BEGIN EXTRACT TO READ

Figure 5: Compression of predicted compressive strength of the masonry prisms with experimental data from the literature: (a) present study, (b) Eurocode [17], (c) Brocker [4], (d) Mann [5], (e) Hendry and Malek [6], Dayaratnam [7], (g) Bennett et al. [8], (h) Dymiotis and Gutlederer [9], (i) Gumaste et al. [10], (j) Kaushik et al. [11], (k) Christy et al. [12], (l) Lumantarna et al. [13], (m) Sarhat and Sherwood [14], (n) Costigan et al. [15], and (o) Kumavat [16].

The mean and coefficient of variance of the ratio between the predicted masonry strength to experimental data and standard error of estimate between predicted and experimental data are given in Table 10. The mean ratio of the predicted strength to experimental strength is found to be closer to 1.00 for the present study predicted equation and the equation proposed by Gumaste et al. [10]. However, the present study proposed equation gives a lesser standard error of estimate when compared to other proposed equations. This indicates that the variation of predicted strength from experimental data is lower for the expression proposed in the present study compared to other proposed equations.

Table 10: Comparison of past experimental data with analytical predication.

END EXTRACT TO READ

_EXERCISES_.
1. For each statement, say whether it agrees with the passage on masonry prism strength, answering yes or no and quoting the words of the passage that decide it.
(a) The mean ratio of predicted to experimental strength is closer to 1.00 for both the present study's equation and the equation by Gumaste et al.
(b) The equation by Gumaste et al. gives the lowest standard error of estimate.
(c) Table 10 gives the standard error of estimate between predicted and experimental data.
2. Resume the passage on masonry prism strength, starting after its last line.
The items come from a different source than the passage on masonry prism strength.

BEGIN DATA FOR ANALYSIS

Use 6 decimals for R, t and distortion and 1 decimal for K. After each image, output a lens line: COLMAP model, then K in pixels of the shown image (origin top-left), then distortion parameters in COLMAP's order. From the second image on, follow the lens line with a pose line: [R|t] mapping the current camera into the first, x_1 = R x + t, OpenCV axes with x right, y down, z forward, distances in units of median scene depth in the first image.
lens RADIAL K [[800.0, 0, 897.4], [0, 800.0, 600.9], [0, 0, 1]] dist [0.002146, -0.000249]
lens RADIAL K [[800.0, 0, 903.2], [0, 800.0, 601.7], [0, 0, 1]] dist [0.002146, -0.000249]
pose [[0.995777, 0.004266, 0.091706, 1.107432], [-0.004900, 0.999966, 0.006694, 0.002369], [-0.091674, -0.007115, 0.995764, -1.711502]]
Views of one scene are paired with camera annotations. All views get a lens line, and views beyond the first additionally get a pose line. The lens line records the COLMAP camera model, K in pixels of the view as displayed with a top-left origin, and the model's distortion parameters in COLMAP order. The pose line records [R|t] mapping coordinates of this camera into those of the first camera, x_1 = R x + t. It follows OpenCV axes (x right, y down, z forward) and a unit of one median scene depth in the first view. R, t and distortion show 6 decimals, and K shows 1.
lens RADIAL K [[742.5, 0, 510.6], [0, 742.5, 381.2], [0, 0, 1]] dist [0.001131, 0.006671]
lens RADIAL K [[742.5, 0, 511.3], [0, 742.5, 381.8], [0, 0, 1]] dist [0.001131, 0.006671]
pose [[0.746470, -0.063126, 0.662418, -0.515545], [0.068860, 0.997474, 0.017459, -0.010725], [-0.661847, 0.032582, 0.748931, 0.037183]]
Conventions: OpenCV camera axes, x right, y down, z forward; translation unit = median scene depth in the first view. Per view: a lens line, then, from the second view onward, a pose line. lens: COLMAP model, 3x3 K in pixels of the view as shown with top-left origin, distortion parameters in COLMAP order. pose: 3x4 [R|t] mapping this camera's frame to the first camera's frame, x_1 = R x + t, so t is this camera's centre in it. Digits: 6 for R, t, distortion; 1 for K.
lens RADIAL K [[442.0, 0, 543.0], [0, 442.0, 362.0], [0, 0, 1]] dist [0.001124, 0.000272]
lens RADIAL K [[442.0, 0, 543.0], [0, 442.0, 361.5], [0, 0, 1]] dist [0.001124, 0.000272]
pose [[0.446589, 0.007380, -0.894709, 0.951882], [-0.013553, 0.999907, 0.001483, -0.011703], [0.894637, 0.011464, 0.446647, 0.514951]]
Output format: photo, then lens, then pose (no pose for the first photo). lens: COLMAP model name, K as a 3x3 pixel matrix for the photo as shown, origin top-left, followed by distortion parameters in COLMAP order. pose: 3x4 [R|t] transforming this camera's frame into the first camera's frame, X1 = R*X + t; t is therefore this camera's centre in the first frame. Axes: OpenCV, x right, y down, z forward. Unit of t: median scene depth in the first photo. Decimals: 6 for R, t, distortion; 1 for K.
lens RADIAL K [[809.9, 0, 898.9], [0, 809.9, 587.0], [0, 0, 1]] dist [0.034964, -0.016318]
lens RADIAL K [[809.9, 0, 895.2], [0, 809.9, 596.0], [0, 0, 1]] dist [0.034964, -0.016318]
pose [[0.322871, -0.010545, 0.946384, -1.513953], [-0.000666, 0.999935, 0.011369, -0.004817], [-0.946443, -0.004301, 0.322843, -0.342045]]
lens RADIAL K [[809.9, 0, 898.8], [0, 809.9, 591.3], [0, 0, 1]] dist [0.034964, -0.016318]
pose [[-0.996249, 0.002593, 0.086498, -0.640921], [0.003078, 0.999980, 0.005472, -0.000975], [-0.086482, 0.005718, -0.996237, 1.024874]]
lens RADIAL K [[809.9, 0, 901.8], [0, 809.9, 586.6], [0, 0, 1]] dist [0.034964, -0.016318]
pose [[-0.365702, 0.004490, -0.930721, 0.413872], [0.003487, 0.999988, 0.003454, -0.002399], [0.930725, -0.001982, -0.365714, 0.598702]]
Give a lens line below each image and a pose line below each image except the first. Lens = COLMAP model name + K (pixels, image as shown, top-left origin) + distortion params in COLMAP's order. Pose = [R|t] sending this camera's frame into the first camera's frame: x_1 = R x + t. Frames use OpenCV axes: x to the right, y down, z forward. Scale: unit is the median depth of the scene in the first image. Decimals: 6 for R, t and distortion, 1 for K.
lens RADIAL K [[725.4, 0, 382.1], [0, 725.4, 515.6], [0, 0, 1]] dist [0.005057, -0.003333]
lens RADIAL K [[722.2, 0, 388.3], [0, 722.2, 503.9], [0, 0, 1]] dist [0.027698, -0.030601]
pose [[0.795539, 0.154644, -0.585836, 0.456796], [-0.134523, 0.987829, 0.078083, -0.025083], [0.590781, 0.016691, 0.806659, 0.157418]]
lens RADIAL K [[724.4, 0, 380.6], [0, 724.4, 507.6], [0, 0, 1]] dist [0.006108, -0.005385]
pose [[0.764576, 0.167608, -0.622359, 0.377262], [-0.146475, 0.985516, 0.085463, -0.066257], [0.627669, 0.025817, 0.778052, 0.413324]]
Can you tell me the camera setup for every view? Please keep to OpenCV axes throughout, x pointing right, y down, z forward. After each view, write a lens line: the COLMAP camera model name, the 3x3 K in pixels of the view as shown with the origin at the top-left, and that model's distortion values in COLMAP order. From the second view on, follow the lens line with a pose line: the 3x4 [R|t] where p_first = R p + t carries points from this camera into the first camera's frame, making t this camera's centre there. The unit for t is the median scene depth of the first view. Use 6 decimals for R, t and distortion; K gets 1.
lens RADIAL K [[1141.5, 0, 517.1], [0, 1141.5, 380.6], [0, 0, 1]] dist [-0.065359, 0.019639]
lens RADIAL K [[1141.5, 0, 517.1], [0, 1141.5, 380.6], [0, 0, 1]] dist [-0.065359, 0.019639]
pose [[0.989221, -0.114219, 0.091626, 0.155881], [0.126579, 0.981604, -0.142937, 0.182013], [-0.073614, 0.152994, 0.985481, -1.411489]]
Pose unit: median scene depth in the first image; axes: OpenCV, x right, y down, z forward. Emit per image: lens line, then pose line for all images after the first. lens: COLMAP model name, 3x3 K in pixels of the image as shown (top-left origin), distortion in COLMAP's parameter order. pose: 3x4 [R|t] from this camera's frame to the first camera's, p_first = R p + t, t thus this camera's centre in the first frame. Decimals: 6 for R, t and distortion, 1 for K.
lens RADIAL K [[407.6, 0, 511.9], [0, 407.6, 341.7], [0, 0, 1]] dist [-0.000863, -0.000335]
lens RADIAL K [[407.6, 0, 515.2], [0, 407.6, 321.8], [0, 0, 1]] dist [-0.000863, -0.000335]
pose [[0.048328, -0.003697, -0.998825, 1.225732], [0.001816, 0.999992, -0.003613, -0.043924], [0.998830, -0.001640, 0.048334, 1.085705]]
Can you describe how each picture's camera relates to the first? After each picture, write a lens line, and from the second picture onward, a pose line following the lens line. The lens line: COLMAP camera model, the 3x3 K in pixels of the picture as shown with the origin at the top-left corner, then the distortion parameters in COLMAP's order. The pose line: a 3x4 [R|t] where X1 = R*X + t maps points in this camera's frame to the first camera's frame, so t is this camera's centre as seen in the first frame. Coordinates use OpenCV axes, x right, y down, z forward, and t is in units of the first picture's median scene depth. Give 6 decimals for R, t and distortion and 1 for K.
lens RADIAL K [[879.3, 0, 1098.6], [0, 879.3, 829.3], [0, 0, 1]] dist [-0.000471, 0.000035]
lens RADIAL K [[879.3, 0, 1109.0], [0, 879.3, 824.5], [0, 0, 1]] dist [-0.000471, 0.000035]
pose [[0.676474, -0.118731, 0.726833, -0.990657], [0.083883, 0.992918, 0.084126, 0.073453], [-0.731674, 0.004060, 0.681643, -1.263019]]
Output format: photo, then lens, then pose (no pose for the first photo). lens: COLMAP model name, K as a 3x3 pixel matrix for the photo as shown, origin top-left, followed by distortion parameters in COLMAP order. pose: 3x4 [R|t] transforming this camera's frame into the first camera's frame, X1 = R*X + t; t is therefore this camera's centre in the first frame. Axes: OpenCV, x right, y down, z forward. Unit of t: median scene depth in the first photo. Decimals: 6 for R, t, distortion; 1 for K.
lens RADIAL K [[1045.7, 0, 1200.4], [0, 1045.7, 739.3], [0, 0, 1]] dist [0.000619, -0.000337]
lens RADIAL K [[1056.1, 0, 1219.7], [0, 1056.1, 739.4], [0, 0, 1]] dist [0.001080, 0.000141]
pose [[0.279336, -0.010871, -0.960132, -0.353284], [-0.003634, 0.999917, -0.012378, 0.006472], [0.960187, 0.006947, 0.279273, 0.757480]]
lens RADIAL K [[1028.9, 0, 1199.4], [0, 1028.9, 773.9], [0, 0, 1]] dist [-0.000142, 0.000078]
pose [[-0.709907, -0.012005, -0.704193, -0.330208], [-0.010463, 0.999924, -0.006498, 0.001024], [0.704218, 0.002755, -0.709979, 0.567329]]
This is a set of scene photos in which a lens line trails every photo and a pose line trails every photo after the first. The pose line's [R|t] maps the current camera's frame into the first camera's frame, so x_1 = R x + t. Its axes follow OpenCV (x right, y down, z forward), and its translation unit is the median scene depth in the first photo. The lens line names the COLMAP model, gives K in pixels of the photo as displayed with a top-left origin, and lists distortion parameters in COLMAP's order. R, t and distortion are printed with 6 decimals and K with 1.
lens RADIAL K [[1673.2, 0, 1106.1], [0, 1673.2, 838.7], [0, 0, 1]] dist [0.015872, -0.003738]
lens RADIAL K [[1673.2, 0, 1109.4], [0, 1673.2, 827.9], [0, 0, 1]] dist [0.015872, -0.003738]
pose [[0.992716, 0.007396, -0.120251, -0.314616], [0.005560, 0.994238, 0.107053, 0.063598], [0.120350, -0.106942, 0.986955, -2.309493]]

END DATA FOR ANALYSIS

_RESPONSE LIST_.
1.
(a) Yes: "The mean ratio of the predicted strength to experimental strength is found to be closer to 1.00 for the present study predicted equation and the equation proposed by Gumaste et al. [10]."
(b) No: "the present study proposed equation gives a lesser standard error of estimate when compared to other proposed equations."
(c) Yes: "standard error of estimate between predicted and experimental data are given in Table 10."

2.
7. Conclusion

The compressive strength and the modulus of elasticity were determined for 144 masonry prisms using 24 different blocks and mortar combinations. Experimental results were used to develop an expression for the compressive strength of stabilized earth block masonry, using block and mortar compressive strengths. The main conclusions from this study may be summarized as follows:(i)Based on the regression analysis, a simple relationship has been identified for obtaining the compressive strength of stabilized earth block masonry from their corresponding block and mortar compressive strength. A predicted expression relating fb, fj, and fm in the form of the Eurocode 6 expression was derived, and constants K, α, and β were found to be 0.25, 1.03, and 0.28 using the normalized mean material compressive strengths.(ii)A comparison of past experimental results on the compressive strength of stabilized earth block masonry prisms with present study analytical predictions, which show a close fit between the analytical and experimental data compared with other proposed analytical predictions for brick or cement block masonry. Except for the present study and Gumaste et al. [10], prediction expressions significantly underestimate or overestimate the compressive strength.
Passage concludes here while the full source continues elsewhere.